The Situation Motivates
The growing demand for high-value crops and growing labour shortage in the agriculture sector are driving forces for developing autonomous robots for harvesting high-value crops. Despite past and ongoing developments of crop harvesting robots, a commercially viable solution available is not yet available as the solutions end/ed up being not scalable and single-purpose devices, i.e. device can be used only for picking a single variety of one fruit grown in a specific way.

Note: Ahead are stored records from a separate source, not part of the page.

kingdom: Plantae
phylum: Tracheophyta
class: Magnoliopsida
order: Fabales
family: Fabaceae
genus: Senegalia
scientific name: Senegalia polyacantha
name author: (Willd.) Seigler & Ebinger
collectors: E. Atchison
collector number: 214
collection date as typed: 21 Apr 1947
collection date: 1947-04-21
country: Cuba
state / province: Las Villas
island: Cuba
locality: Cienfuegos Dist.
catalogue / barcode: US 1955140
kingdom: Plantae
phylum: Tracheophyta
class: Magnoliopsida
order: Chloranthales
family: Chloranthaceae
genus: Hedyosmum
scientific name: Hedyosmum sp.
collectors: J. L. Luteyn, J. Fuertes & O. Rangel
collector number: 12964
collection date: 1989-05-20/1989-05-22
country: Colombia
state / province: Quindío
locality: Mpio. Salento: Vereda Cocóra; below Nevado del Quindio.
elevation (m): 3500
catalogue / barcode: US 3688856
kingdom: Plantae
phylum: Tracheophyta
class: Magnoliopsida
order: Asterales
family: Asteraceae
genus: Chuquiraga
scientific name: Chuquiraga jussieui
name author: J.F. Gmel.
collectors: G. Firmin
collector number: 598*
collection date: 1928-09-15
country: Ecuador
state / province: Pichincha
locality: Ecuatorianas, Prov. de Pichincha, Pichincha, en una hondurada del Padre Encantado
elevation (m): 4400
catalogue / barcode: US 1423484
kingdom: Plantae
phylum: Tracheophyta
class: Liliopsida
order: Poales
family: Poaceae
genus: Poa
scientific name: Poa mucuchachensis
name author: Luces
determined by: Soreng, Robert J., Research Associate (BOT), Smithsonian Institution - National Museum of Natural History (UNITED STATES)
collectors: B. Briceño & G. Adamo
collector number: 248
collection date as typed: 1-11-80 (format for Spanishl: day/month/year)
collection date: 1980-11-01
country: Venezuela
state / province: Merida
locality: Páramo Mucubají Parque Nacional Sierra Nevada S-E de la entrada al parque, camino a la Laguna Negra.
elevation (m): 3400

Selective harvesting of high-value crops is increasingly considered as a routine pipeline to deliver the standard quality, size and weight on the shelf in supermarkets and to remove fruits with pest, mould, and any other defects from the packages. Nonetheless, this may result in an increased production cost. Selective harvesting of high-value crops can maximise the shelf lifetime, assures the standard quality necessary in the supermarkets and results in reduced waste and post-harvesting labour cost. However, this imposes a huge challenge to the agriculture sector in EU which has already faced a labour shortage issue.
This project, as part of the "VINUM" agri-food robotics project, funded by IIT-Unicatt Joint Lab, identifies this shortcoming and develops a scalable robotic harvesting system which consists of picking, perception, manipulation, simulation and mobility modules, where each of the modules is reusable for other non-harvesting purposes.